The problem: the other day, I noticed that internet explorer wouldn't fully load ... it just gave me a blank window and the hourglass. So, I tried using Mozilla, and that worked. Then, later, when I tried to shut down my computer, it gave me a bunch of "End Program" messages, and took so long that I shut down the comp manually. So, I thought maybe there was a problem with too many internet files or cookies or something (since I recently got DSL and am online all the time now), so I used the control panel to delete all my cookies and temporary internet files, then when I restarted the computer, Internet Explorer worked again, so I figured the problem was solved. Then, the next time I used my computer, IE wouldn't load again, but Mozilla did, so I figured it was the same weird problem. Again, when I tried to shut down, I got the following "End Program" Messages: "AXWIN Frame Window," "DSAgnt.exe," "Task Panel," and "DDE Server Window." I tried restarting and deleting the temp internet files and cookies again because that seemed to work the first time, but this time it didn't work. 

Now, a lot of programs seem to be working super slow, like Musicmatch Jukebox, Internet Explorer (which doesn't even load half the time), and even Mozilla, which didn't load the last time I tried and freaked me out! The programs either don't start right away, or freeze up ("not responding"), and when I try to CTRL+ALT+DEL and end program, it takes FOREVER. 

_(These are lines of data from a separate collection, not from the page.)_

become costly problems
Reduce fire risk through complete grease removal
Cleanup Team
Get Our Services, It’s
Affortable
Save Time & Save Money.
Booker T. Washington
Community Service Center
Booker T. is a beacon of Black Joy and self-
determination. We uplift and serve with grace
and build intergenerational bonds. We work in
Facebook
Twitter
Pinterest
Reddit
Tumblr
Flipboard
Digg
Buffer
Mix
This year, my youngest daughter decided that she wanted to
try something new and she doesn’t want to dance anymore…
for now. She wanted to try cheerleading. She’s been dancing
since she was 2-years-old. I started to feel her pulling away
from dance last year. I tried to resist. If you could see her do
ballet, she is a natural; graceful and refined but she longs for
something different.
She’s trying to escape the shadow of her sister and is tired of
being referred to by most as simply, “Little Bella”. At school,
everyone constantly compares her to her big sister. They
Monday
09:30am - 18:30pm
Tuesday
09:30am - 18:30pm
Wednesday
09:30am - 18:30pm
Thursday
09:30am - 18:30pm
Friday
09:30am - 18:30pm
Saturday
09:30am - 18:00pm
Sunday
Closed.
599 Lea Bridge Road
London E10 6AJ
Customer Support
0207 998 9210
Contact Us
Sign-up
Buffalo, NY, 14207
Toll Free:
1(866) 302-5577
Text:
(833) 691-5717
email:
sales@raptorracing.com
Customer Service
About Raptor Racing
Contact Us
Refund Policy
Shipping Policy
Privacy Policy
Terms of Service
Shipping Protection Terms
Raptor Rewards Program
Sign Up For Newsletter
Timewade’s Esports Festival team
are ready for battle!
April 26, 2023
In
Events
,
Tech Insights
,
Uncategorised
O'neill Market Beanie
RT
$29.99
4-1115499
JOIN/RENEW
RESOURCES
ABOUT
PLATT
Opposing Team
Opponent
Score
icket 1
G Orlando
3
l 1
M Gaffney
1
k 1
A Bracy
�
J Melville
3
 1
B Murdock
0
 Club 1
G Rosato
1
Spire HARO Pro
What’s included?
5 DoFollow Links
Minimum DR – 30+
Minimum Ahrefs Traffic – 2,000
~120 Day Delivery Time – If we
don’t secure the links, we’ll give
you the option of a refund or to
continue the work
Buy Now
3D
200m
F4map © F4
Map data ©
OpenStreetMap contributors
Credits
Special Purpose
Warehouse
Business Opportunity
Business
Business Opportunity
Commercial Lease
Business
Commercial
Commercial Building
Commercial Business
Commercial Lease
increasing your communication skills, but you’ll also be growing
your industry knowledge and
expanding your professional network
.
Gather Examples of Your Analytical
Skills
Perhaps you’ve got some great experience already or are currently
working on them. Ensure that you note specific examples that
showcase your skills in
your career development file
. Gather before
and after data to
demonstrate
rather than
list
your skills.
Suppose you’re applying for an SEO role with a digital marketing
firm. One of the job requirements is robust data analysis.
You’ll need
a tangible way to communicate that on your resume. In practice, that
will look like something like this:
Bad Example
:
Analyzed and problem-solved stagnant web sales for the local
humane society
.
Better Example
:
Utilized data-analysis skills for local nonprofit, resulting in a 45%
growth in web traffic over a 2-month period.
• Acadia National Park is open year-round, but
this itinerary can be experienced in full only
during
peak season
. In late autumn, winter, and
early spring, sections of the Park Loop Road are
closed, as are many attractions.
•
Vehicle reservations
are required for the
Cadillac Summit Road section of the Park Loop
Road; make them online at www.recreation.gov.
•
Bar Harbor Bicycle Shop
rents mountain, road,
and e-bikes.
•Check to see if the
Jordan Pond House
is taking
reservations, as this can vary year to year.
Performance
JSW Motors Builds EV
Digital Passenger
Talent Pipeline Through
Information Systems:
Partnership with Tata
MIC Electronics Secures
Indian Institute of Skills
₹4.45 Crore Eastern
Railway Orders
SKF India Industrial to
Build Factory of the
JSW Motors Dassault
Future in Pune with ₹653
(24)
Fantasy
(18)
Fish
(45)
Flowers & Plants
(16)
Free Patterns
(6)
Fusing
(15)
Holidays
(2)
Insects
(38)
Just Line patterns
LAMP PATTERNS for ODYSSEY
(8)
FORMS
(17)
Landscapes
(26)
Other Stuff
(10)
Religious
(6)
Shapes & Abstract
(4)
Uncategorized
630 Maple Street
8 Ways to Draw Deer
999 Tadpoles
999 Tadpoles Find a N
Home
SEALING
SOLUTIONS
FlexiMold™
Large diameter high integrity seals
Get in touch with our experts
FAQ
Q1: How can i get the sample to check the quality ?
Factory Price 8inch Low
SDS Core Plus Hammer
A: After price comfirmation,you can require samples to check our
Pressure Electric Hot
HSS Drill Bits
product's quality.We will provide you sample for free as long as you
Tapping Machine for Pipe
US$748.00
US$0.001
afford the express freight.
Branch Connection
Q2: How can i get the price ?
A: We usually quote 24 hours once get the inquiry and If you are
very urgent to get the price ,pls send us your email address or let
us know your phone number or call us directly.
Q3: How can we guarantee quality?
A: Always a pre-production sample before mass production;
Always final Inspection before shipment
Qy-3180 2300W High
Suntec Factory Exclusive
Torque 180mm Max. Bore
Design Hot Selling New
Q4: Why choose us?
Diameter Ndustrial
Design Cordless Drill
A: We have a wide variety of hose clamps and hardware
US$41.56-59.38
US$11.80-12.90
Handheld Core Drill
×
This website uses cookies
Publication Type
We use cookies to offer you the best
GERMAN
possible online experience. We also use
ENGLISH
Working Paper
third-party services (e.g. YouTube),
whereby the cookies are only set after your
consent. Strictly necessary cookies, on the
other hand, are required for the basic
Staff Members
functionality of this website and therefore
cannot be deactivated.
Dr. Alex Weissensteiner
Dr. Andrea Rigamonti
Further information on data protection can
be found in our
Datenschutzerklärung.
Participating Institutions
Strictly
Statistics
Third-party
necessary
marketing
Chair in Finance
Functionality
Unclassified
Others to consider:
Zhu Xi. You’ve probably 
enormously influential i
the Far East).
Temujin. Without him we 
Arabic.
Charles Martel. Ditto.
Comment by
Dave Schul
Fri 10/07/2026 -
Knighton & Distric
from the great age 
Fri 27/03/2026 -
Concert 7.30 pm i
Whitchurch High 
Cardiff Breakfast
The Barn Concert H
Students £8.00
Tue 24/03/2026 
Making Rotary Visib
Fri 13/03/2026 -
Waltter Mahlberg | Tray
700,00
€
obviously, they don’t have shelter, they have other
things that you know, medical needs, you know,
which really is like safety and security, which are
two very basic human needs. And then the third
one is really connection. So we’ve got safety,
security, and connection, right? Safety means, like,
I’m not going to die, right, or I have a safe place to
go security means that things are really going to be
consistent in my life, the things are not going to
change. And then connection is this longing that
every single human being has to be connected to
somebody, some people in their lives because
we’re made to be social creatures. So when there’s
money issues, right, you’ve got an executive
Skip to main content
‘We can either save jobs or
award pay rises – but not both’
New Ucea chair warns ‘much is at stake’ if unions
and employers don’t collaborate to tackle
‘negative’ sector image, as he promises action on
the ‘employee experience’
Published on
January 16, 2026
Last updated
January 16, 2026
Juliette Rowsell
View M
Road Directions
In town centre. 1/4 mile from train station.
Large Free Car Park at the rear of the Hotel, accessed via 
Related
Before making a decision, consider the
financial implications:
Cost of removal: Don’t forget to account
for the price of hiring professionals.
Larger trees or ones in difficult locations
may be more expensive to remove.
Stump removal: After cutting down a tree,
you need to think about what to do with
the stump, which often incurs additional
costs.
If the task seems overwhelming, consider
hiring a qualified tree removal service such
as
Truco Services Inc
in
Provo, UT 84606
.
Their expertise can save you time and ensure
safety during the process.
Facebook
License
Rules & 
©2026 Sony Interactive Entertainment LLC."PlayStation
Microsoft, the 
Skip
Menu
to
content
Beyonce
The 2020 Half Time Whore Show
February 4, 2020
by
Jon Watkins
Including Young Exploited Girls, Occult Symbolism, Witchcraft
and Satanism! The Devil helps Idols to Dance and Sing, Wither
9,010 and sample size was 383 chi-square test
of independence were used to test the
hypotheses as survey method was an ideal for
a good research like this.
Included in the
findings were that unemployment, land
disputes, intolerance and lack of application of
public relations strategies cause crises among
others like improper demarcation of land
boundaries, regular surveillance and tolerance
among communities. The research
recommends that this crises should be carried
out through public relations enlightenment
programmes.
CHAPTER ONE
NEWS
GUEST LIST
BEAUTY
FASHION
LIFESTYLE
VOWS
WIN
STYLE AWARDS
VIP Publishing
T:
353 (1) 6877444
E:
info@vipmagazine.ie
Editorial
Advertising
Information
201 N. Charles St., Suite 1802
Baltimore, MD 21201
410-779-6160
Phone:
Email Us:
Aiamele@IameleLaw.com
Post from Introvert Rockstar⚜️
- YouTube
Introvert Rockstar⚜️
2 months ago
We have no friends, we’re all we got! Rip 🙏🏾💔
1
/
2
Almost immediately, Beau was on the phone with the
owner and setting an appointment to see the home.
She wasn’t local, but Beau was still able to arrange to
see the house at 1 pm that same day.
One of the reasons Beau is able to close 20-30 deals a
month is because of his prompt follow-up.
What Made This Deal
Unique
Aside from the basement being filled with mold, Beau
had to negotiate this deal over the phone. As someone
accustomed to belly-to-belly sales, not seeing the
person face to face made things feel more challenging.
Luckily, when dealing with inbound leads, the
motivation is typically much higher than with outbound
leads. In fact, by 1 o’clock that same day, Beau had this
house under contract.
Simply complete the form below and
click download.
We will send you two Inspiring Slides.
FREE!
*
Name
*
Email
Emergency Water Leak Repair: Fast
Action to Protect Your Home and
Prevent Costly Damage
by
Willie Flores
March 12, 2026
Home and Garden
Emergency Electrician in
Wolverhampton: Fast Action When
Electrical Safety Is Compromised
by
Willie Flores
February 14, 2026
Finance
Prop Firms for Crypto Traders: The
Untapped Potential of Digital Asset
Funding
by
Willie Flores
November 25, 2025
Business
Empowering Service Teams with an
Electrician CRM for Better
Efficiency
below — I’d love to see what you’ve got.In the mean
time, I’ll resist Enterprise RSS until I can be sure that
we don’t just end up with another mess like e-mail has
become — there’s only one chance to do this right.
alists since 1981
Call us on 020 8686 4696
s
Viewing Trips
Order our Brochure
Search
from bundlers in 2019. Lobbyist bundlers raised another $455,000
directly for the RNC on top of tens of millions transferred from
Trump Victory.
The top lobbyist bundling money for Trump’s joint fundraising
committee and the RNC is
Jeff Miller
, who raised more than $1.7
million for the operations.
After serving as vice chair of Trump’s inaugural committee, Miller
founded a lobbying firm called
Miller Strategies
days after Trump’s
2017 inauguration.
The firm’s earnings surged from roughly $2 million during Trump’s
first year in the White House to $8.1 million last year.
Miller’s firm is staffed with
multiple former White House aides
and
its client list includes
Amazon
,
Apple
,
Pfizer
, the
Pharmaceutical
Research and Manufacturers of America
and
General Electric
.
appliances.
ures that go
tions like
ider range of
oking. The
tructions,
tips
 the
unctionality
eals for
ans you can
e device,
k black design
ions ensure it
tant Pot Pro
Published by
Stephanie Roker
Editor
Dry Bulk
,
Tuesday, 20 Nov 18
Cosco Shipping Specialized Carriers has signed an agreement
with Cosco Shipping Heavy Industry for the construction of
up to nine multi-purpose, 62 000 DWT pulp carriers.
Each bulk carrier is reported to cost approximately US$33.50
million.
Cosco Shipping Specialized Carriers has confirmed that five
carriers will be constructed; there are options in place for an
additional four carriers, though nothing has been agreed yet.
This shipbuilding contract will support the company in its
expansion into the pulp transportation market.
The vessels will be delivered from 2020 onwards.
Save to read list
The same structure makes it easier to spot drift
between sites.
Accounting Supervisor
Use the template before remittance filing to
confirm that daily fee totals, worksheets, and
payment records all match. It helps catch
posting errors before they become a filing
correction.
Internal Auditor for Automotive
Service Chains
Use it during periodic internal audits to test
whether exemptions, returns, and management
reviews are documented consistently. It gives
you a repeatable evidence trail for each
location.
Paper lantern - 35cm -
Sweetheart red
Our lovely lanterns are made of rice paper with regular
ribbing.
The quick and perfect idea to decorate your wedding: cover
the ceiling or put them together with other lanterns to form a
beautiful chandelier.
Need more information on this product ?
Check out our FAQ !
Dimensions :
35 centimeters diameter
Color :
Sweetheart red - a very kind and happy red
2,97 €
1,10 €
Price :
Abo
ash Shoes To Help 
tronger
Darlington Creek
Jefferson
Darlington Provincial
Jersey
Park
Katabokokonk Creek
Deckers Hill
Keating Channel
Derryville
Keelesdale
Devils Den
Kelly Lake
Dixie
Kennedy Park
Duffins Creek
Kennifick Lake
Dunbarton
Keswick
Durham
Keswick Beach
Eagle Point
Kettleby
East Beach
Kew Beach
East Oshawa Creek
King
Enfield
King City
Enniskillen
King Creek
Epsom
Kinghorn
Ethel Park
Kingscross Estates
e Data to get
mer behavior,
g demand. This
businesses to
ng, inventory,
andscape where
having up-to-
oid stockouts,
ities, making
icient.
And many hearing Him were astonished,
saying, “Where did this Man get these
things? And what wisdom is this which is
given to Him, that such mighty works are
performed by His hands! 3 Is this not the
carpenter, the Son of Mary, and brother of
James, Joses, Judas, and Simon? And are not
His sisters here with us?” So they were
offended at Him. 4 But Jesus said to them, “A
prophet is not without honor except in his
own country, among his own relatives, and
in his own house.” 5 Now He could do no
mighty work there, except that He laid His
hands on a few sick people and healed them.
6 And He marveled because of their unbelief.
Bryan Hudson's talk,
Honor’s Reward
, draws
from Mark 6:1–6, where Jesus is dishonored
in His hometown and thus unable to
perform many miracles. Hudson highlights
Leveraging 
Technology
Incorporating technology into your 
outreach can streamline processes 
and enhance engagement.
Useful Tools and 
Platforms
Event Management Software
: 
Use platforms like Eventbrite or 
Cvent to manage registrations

With all the "updates" I'm bombarded with lately, I don't know what on my computer is actually necessary and what is just crap, so I think I acquired some crap somewhere along the way, and I think the "End Program" messages have something to do with it! Please help!

Erin


----------



## Technician1 (Jun 3, 2006)

Well researching the AXWIN Frame Window, i found that if you run Adaware SE it will stop that error.

What is dsagnt.exe??

DSAgnt.exe is a process belonging to Dell Support which offers additional support and update features for your Dell computer or laptop. This program is non-essential process to the running of the system, but should not be terminated unless suspected to be causing problems. If you think there is sometthing wrong with it run this checker: http://www.liutilities.com/products/campaigns/plib/rbplib/6/

Taskpanel?? I would not know...

For that DDE Server Window, look here: http://support.microsoft.com/default.aspx?scid=kb;en-us;892850

This article realates to your IE not responding in Windows 2000 and Windows XP


----------



## RHCPfreak21 (Oct 10, 2005)

Thanks for your advice. I think it was a Microsoft problem. I was prompted by Microsoft to install an update (a "hotfix"), and I haven't had any problems since.

THANKS!
Erin


----------



## Technician1 (Jun 3, 2006)

No worries...


----------